Jim Capaldi – One Man Mission
Mit „One Man Mission“ lieferte Jim Capaldi 1984 ein Album ab, das tief im glatt gebügelten Pop-Rock-Sound seiner Zeit verwurzelt ist. Es ist ein Werk, das den typischen Geist der 80er Jahre atmet – hochglanzpoliert und produktionstechnisch auf der Höhe der damaligen Zeit, was es heute jedoch eher zu einem Zeitzeugnis als zu einem zeitlosen Klassiker macht.
Doch auch wenn das Album insgesamt eher im Durchschnitt mitschwimmt, lohnt sich ein genauerer Blick auf die Besetzungsliste und einzelne Highlights:
Die Santana-Connection: Das absolute Glanzstück ist zweifellos „Lost Inside Your Love“. Hier veredelt Carlos Santana den Song mit einem seiner unverkennbaren, markanten Gitarrensoli. Auch bei „Nobody Loves You“ gibt er sich die Ehre, wobei das Zusammenspiel mit Snowy White an der Lead-Gitarre für eine interessante Tiefe sorgt.
Rockige Energie: Der Einstieg in die zweite LP-Seite gelingt mit „Young Savages“ bemerkenswert druckvoll. Dass der Track ordentlich Biss hat, liegt nicht zuletzt an der stimmlichen Unterstützung von Steve Marriott (Humble Pie), der Capaldi hier perfekt ergänzt.

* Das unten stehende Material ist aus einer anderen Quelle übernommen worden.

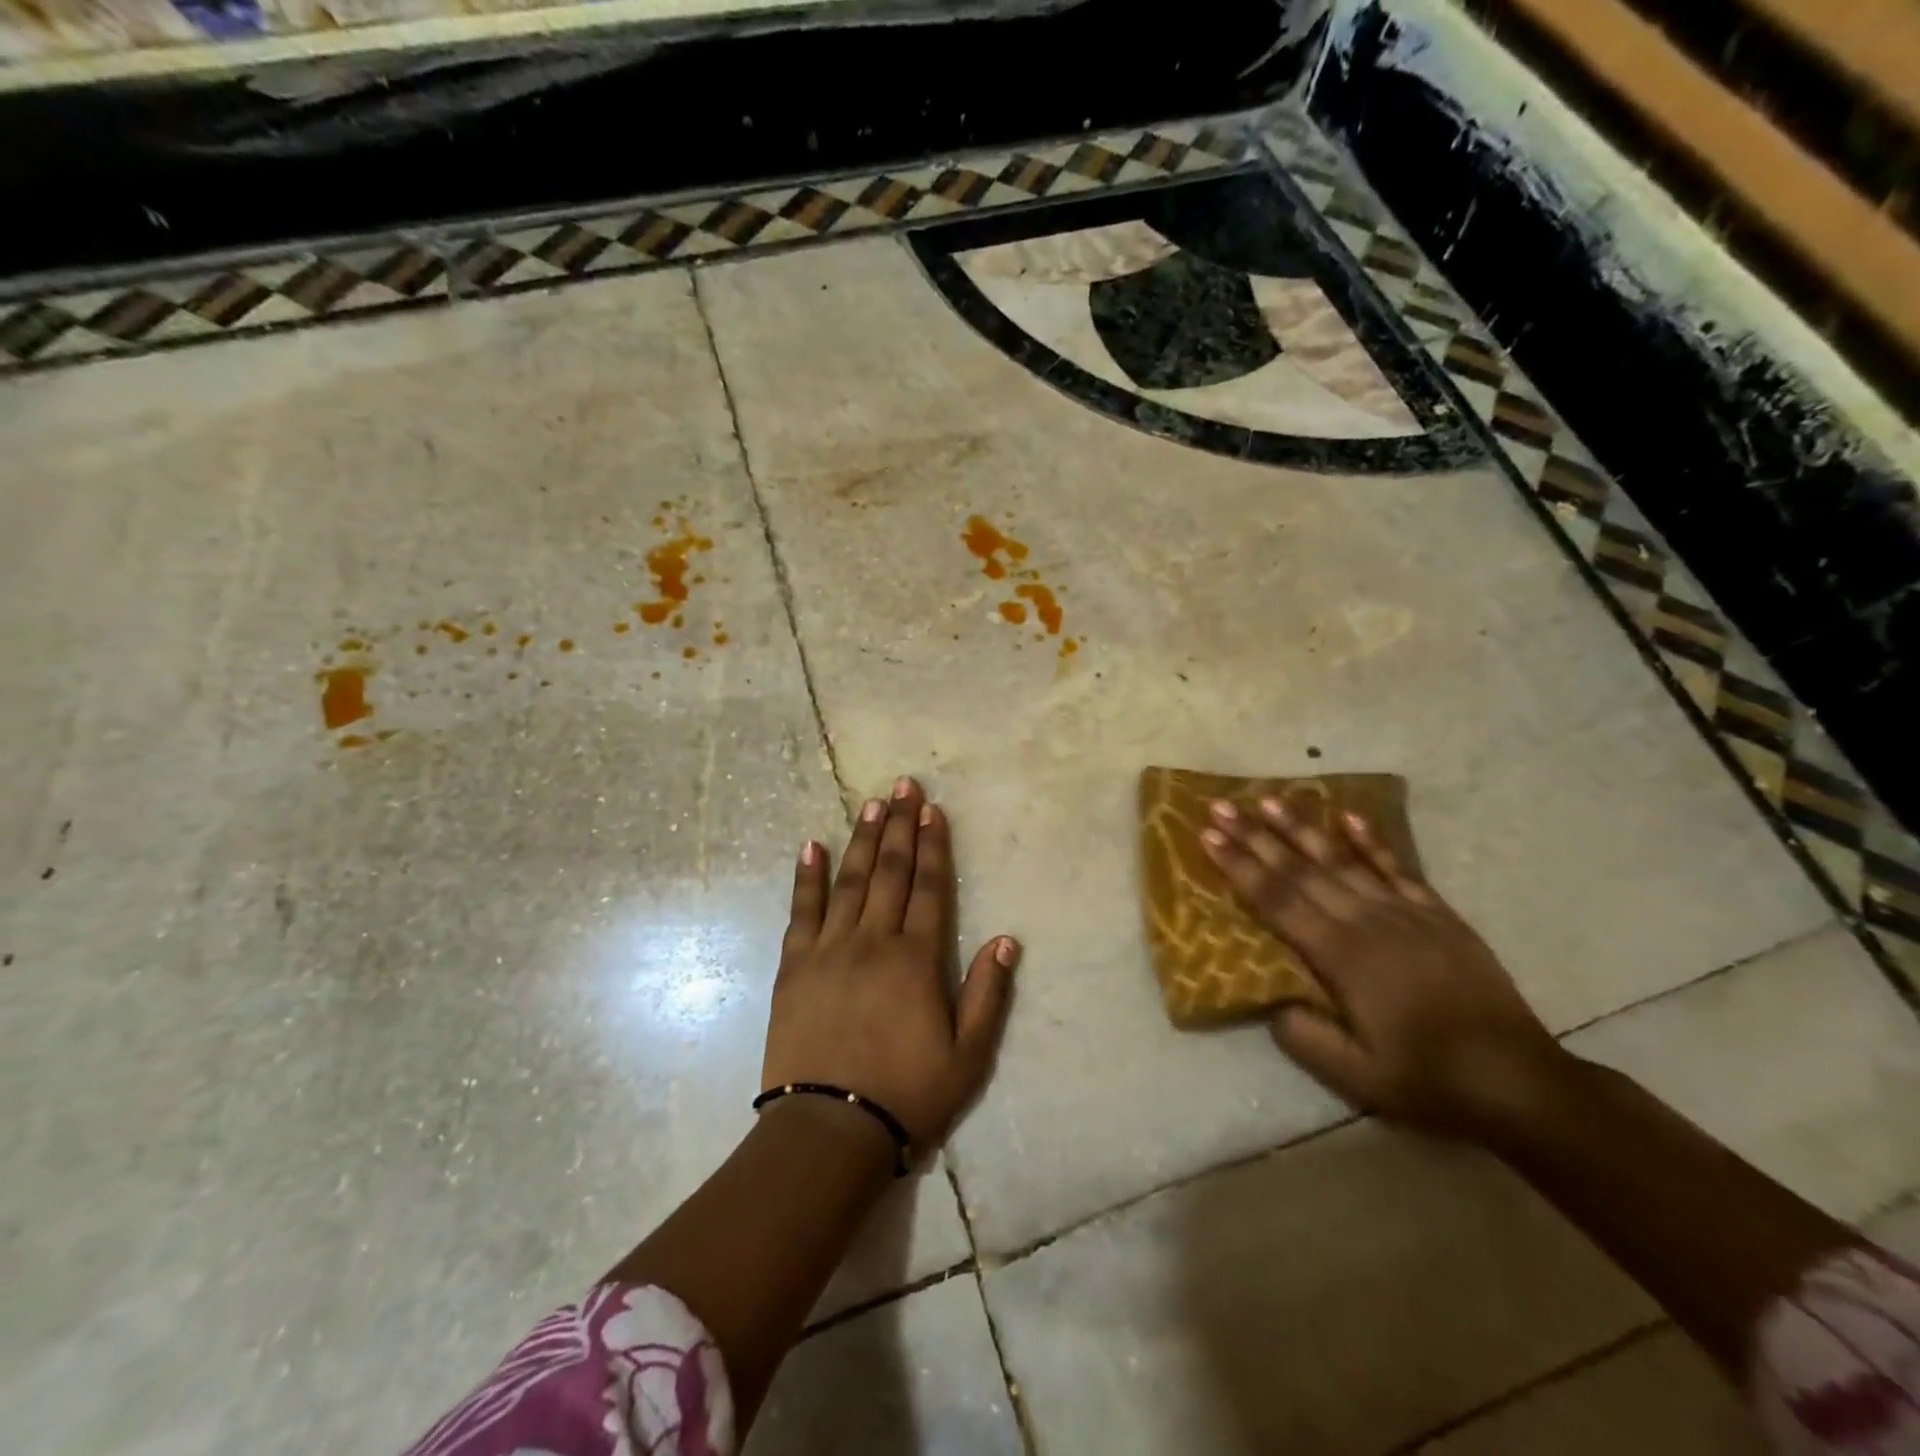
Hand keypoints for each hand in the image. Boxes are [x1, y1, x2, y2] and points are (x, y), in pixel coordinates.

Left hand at [762, 776, 1018, 1153]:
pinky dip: (807, 877)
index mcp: (916, 960)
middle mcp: (873, 941)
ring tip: (870, 803)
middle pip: (889, 872)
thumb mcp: (968, 1055)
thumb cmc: (907, 1094)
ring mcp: (829, 950)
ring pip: (849, 881)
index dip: (933, 845)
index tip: (933, 810)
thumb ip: (987, 993)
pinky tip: (811, 847)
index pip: (928, 887)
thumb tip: (1007, 939)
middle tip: (903, 785)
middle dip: (899, 825)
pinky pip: (802, 911)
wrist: (829, 1130)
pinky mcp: (795, 966)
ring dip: (861, 839)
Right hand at [1201, 795, 1568, 1139]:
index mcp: (1342, 958)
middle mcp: (1367, 922)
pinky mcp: (1437, 914)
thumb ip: (1306, 1038)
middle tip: (1223, 805)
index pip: (1277, 901)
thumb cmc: (1430, 1079)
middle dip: (1257, 837)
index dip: (1239, 867)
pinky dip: (1370, 841)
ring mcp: (1405, 913)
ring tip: (1270, 799)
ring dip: (1302, 829)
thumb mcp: (1358, 1078)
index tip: (1208, 836)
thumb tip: (1272, 1001)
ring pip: (1342, 860)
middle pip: (1301, 871)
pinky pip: (1396, 868)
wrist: (1519, 1080)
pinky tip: (1348, 818)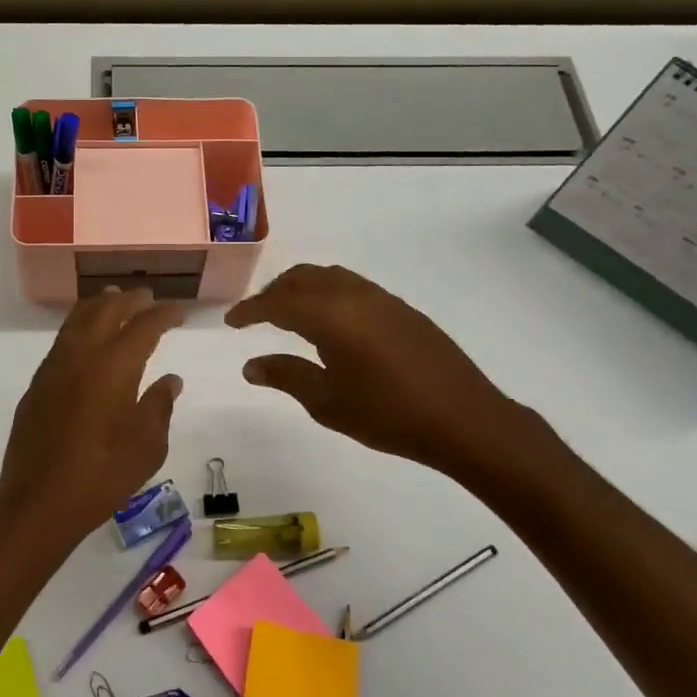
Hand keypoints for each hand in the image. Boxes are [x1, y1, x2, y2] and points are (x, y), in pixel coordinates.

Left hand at [0, 289, 183, 554]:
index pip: (143, 326)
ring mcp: (54, 367)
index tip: (179, 310)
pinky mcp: (37, 384)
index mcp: (113, 367)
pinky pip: (62, 339)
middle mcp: (81, 356)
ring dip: (100, 306)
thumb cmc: (102, 476)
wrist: (38, 502)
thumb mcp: (146, 447)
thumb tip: (170, 380)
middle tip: (149, 297)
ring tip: (116, 301)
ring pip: (78, 319)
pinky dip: (80, 326)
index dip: (164, 314)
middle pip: (107, 311)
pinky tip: (88, 338)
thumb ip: (159, 407)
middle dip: (131, 301)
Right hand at [226, 264, 545, 489]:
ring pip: (329, 278)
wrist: (464, 419)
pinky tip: (330, 323)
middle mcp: (353, 296)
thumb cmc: (388, 415)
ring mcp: (382, 299)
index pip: (277, 302)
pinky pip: (352, 287)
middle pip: (302, 278)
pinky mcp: (402, 309)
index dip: (250, 310)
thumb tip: (251, 365)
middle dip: (274, 293)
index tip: (231, 322)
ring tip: (289, 316)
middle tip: (256, 317)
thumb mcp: (327, 402)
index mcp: (330, 316)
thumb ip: (286, 376)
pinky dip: (328, 294)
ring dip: (302, 289)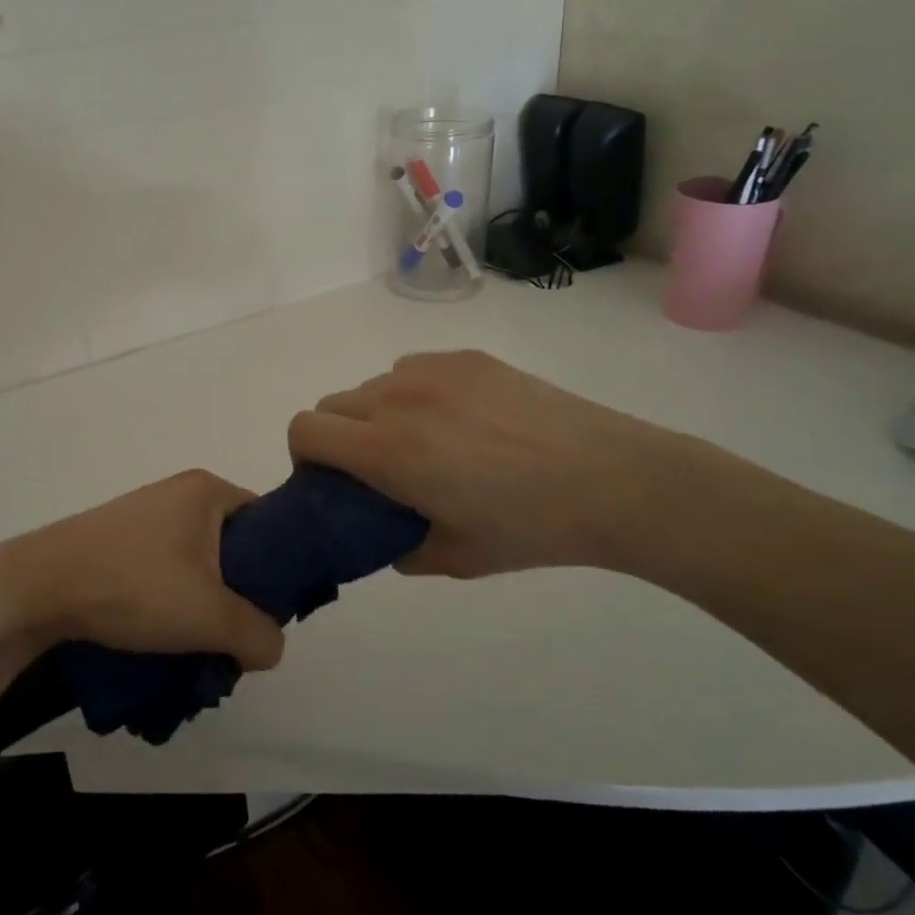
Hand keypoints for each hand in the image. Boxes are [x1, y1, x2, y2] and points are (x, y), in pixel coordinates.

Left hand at [0, 471, 285, 670]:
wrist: (38, 587)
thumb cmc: (133, 585)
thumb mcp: (209, 616)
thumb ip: (258, 634)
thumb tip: (271, 646)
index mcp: (208, 490)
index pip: (268, 522)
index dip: (280, 567)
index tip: (273, 611)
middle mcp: (180, 493)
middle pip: (234, 546)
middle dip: (239, 594)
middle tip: (236, 635)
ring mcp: (146, 514)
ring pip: (199, 563)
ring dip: (205, 604)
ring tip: (197, 643)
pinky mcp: (120, 539)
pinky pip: (167, 567)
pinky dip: (174, 599)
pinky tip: (163, 633)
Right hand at [287, 351, 717, 578]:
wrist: (610, 479)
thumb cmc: (529, 528)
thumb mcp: (453, 558)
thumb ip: (396, 547)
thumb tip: (379, 532)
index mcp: (388, 448)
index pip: (305, 429)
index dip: (305, 456)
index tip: (331, 480)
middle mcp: (398, 397)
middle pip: (332, 404)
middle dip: (339, 437)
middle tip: (380, 468)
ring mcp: (433, 369)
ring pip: (373, 385)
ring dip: (378, 414)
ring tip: (430, 443)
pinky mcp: (466, 356)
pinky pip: (414, 369)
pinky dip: (416, 393)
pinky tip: (464, 420)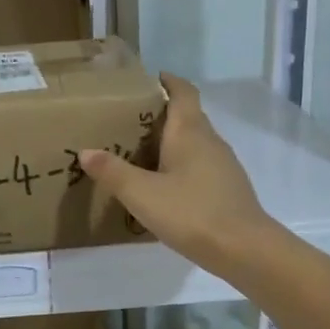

Das Dilemma der Produktion Interessant ist der künstlerische Spagat: Capaldi versucht spürbar, den Spirit der 60er Jahre zu konservieren, presst ihn aber in das enge Korsett der 80er-Jahre-Technik. Dass diese Welten nur schwer zusammenfinden, liegt in der Natur der Sache – die organische Seele des Old-School-Rock verträgt sich oft nur mäßig mit dem kühlen Glanz der frühen Digital-Ära.
Fazit „One Man Mission“ ist sicher kein Meilenstein der Musikgeschichte. Wer jedoch über die typische 80er-Jahre-Patina hinwegsehen kann, findet ein grundsolides Album mit erstklassigen Gastmusikern und einigen handfesten Highlights.